Governo praticou “fraude fiscal” 

Especialistas ouvidos nesta segunda-feira (2) pela Comissão Especial do reforçaram a tese de que a presidente Dilma Rousseff cometeu crime de responsabilidade ao praticar as chamadas “pedaladas fiscais” e ao editar decretos de suplementação sem prévia autorização legislativa. O procurador do Ministério Público junto Tribunal de Contas da União (TCU) Júlio Marcelo de Oliveira, o juiz José Maurício Conti e o advogado Fábio Medina Osório foram indicados pela oposição para debater aspectos técnicos e jurídicos do processo de impedimento. Amanhã será a vez de o colegiado ouvir nomes sugeridos pelo governo.

Júlio Marcelo de Oliveira afirmou que o governo praticou “fraude fiscal” e “contabilidade destrutiva” ao atrasar transferências do Tesouro Nacional a bancos públicos referente à equalização de taxas de juros de programas sociais subvencionados.

Segundo ele, governo usou os bancos como um “cheque especial”. Eles, explicou o procurador, faziam pagamentos sem terem recebido os repasses da União, o que configuraria empréstimo. Oliveira admitiu que não houve nenhuma antecipação de recursos em 2015.

— Em 2015 o Governo não deveu mais à Caixa. Esse foi um recurso utilizado em 2013 e 2014. Em relação à Caixa Econômica Federal, em 2015, não há o registro de utilização da Caixa como cheque especial — disse.

Ele ponderou, contudo, que a dívida do governo federal com os bancos públicos só foi quitada no final de 2015.

— Na minha visão, o governo não pagou antes porque queria executar outras despesas para as quais não tinha dinheiro e incorreu numa ilegalidade gravíssima. Um dos pilares da Lei de Responsabilidade Fiscal é impedir que o ente controlador utilize sua instituição financeira como fonte de recursos para despesas primárias — disse.

O professor de Direito Financeiro José Maurício Conti salientou que a Lei de Responsabilidade Fiscal permitiu um grande avanço em matéria de finanças públicas, obrigando os administradores a manter uma gestão fiscal responsável. Porém, segundo ele, esse avanço começou a retroceder nos últimos anos, especialmente a partir do final de 2012, quando surgiram de forma mais intensa notícias a respeito de “maquiagem” nas contas públicas federais.

============================================================

## A FAZER:
(A) De acordo com o trecho do texto, em quais anos o governo usou a Caixa como cheque especial?
(B) Indique se cada afirmação abaixo está de acordo com o trecho do texto, respondendo sim ou não e citando as palavras do trecho que decidem a resposta.
(i) Os especialistas ouvidos na segunda-feira foram indicados pela oposição.
(ii) A dívida do governo federal com os bancos públicos foi quitada no início de 2015.
(iii) Segundo José Maurício Conti, o avanço trazido pela Lei de Responsabilidade Fiscal começou a retroceder especialmente a partir do final de 2012.

## LINHAS FORNECIDAS:

============================================================

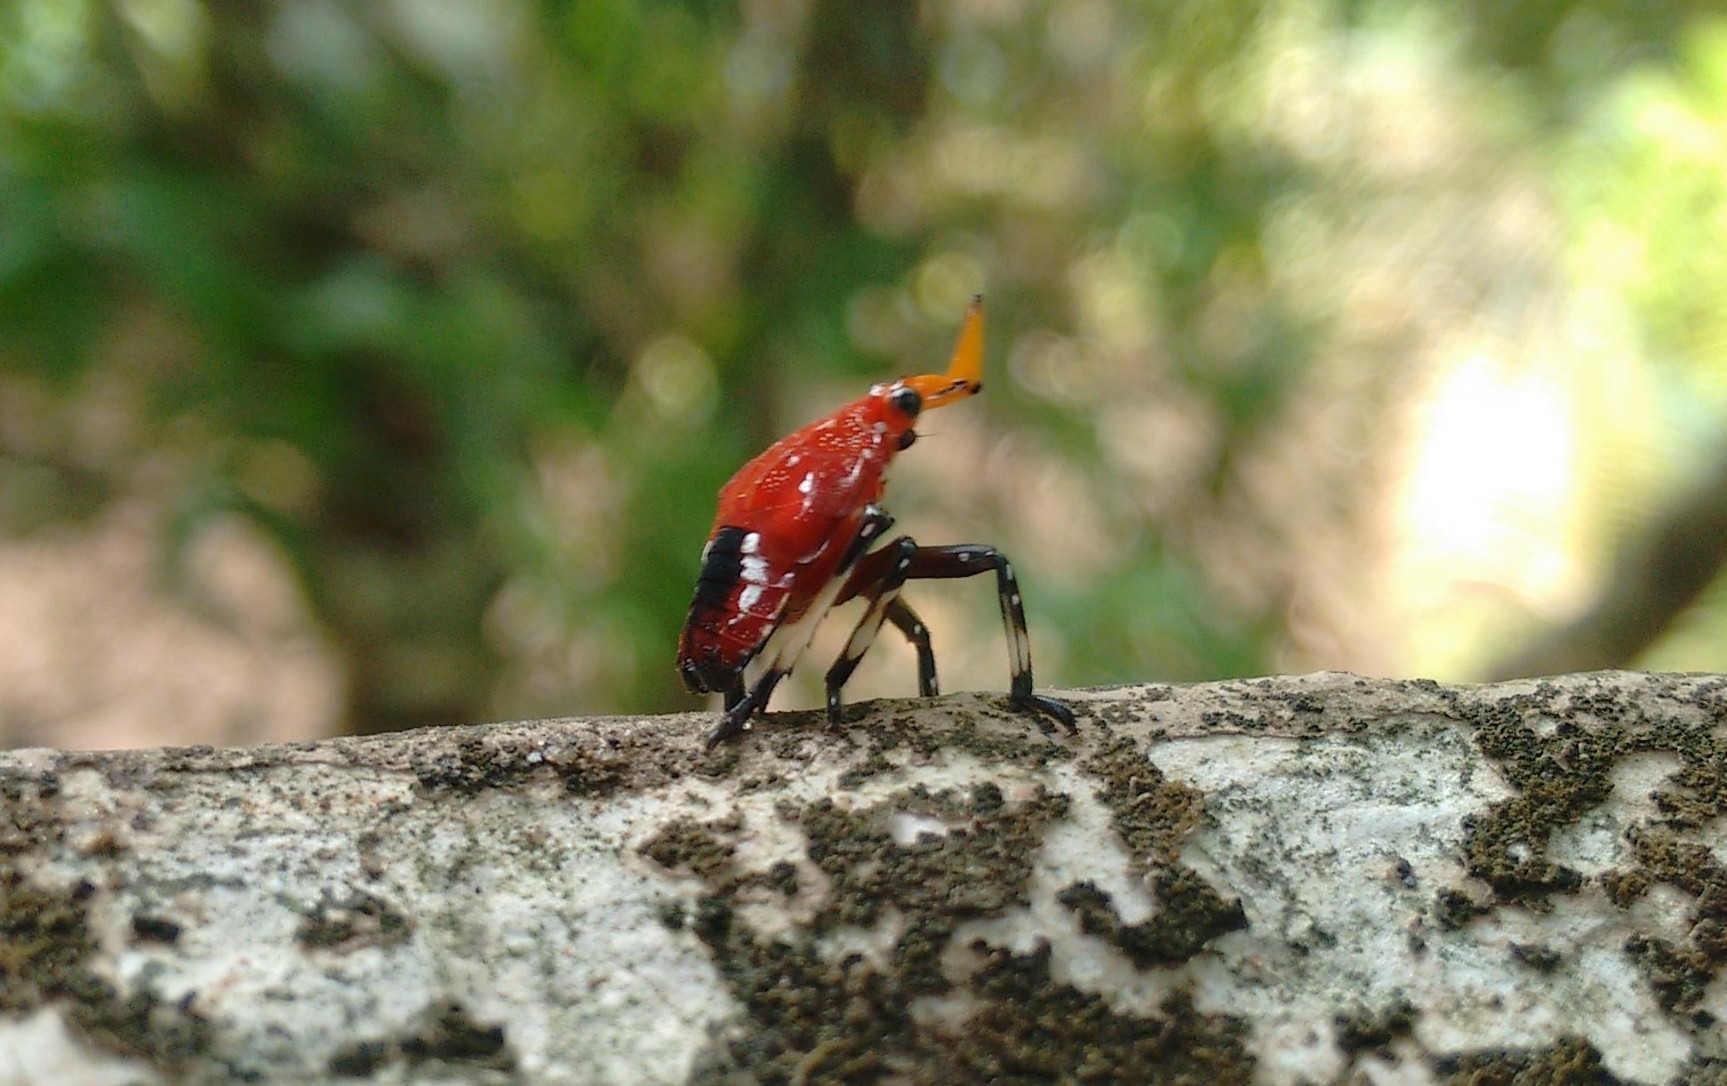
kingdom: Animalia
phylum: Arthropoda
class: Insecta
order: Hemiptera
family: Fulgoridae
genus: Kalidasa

============================================================

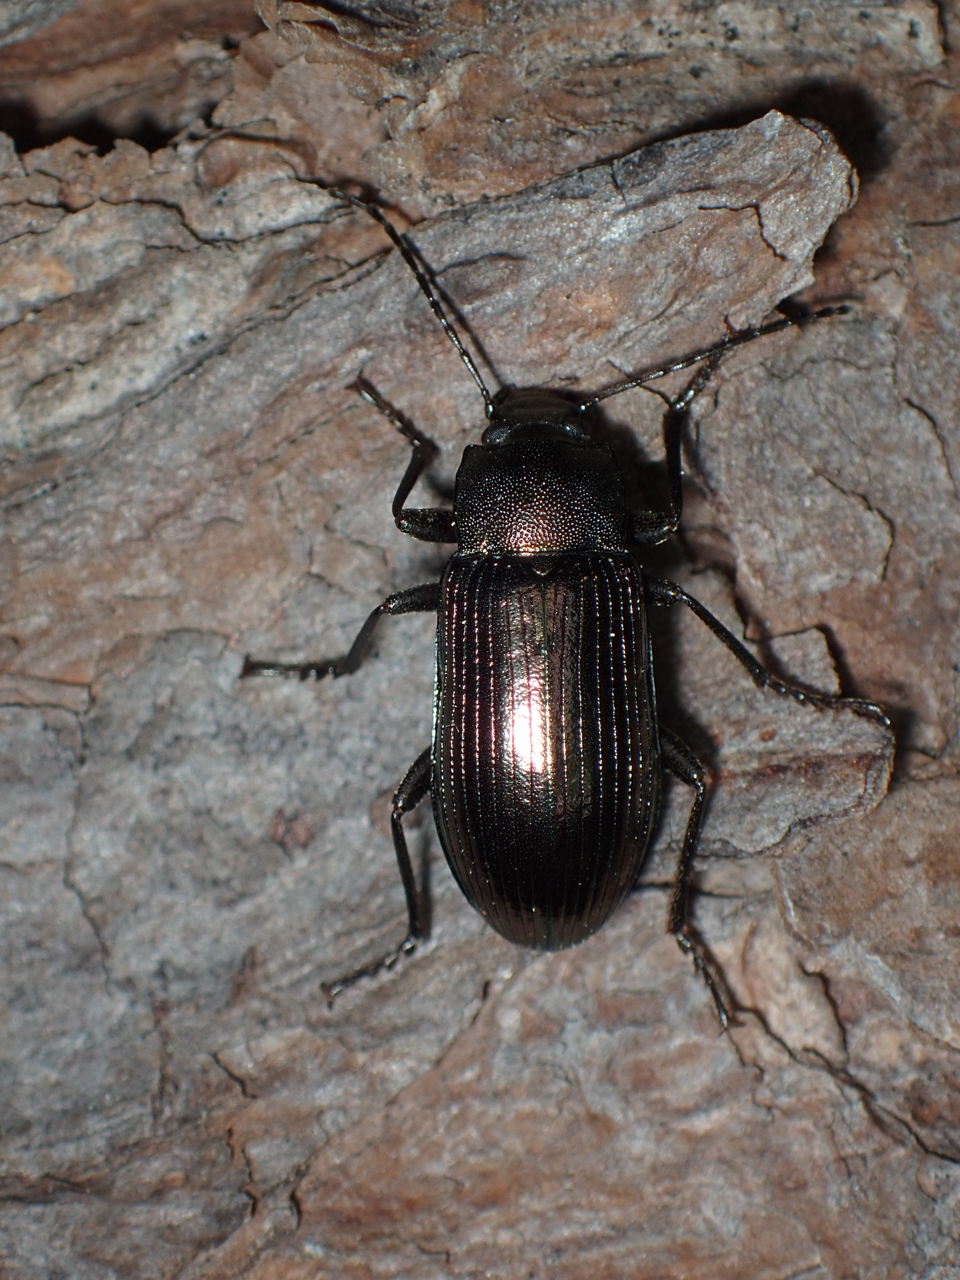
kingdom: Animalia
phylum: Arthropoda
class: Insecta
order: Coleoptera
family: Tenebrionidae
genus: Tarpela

============================================================

## RESPOSTAS POR TAREFA:
(A) Em 2013 e 2014.

(B)
(i) Sim: "foram indicados pela oposição para debater aspectos técnicos e jurídicos do processo de impedimento".
(ii) Não: "a dívida do governo federal com os bancos públicos só foi quitada no final de 2015".
(iii) Sim: "esse avanço começou a retroceder nos últimos anos, especialmente a partir do final de 2012".